Elle démonte aussi l’argument de la Commission européenne selon lequel tous les quotas pays ne seraient pas épuisés. « Le Royaume-Uni et la Suisse font partie des pays bénéficiant de quotas mais ils n’exportent pas, précise Philippe Contet. Quant à L’Ukraine, la Russie et la Biélorussie, on devine pourquoi leurs quotas ne sont pas utilisés dans le contexte actuel. Enfin, il s’est avéré que contrairement à ce que l’on avait pu craindre, la Chine exporte finalement assez peu ».
En revanche, les quotas de la Turquie ou de l’Inde sont épuisés, et les importations supplémentaires en provenance de ces pays doivent subir une surtaxe de 25 %.
Résultat : un risque d’asphyxie pour les industries utilisatrice de ces aciers, déjà très pénalisées par l’inflation des coûts de l’énergie en Europe. Une situation d’autant plus préoccupante, selon la PFA et la FIM que se profile la mise en place par l’Union européenne, dans les prochains mois, du mécanisme d’ajustement carbone aux frontières, sorte de taxe carbone qui s’appliquera aux importations d’aciers non-européens dès lors qu’ils sont davantage émetteurs de CO2 que leurs concurrents européens.

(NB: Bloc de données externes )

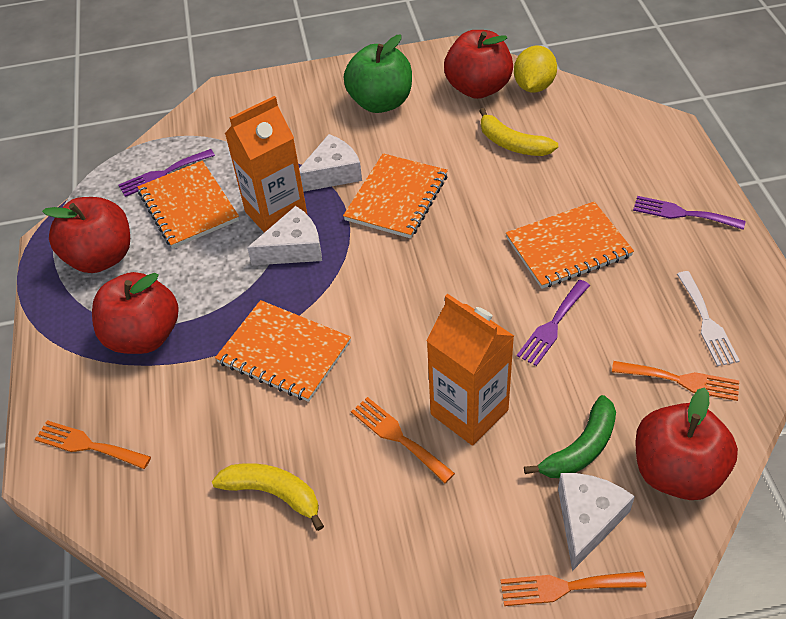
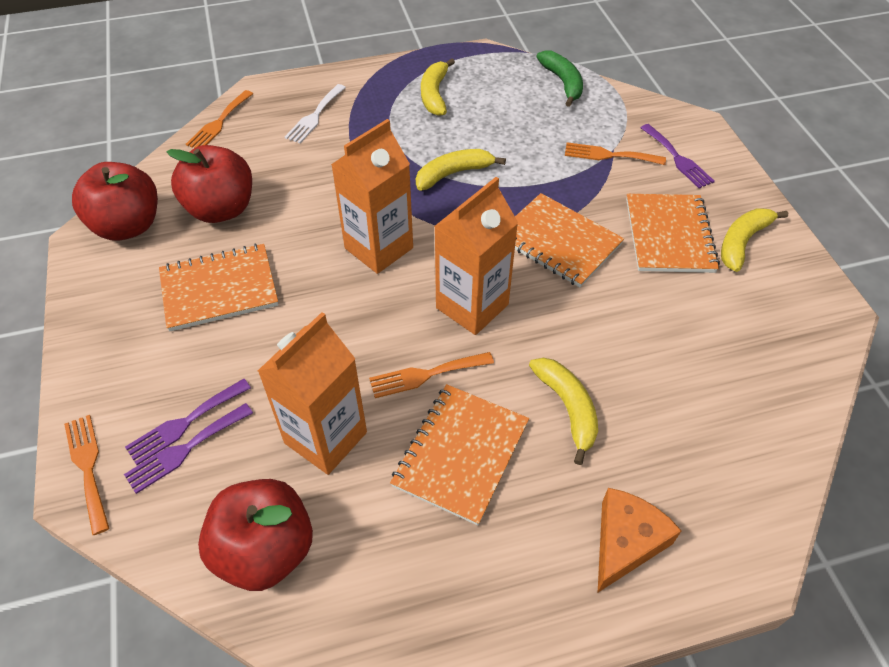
green apple: 1 -> 0
orange carton: 2 -> 3
orange cheese: 0 -> 1
red apple: 4 -> 3
white cheese: 3 -> 0
yellow banana: 2 -> 4
yellow lemon: 1 -> 0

Une coalition de sept organisations européennes sur la même longueur d’onde
Les industriels français ne sont pas les seuls à bouger. Par une heureuse coïncidence, dans un communiqué commun publié le 9 mai, sept organisations paneuropéennes d’industries utilisatrices d’aciers, couvrant des secteurs comme l’automobile ou encore les matériaux de construction (Acea, Clepa, Applia, Orgalim, Cece, Cecimo, Wind Europe) demandent à la Commission européenne exactement la même chose que les fédérations françaises.
« Nos industries doivent disposer de la flexibilité nécessaire pour sourcer l’acier à la fois sur le marché de l’Union européenne et des pays tiers compte tenu de son importance en tant qu’intrant essentiel » indique ce communiqué adressé à la Commission européenne. Il s’agit en effet de leur permettre de pouvoir « gérer les ruptures fréquentes d’approvisionnement », « sourcer à des prix raisonnables pour maintenir la compétitivité domestique et internationale de nos industries » et « sourcer de l’acier bas carbone pour répondre aux exigences croissantes de nos clients en matière de durabilité ».
De quoi mettre la pression sur la Commission européenne, et notamment la DG Trade. Côté français, les demandes portées par la PFA et la FIM, qui étaient présentes le 11 mai à l’Elysée pour la présentation des mesures en faveur de l’Industrie verte par Emmanuel Macron, ont été adressés à Matignon et à plusieurs ministères, dont celui de l’Economie et du Commerce extérieur. Une réunion avec la DG Trésor, qui suit le dossier, est prévue dans les prochains jours. Des contacts ont aussi été pris avec Thierry Breton, commissaire européen au Marché intérieur, croisé à Paris le 11 mai.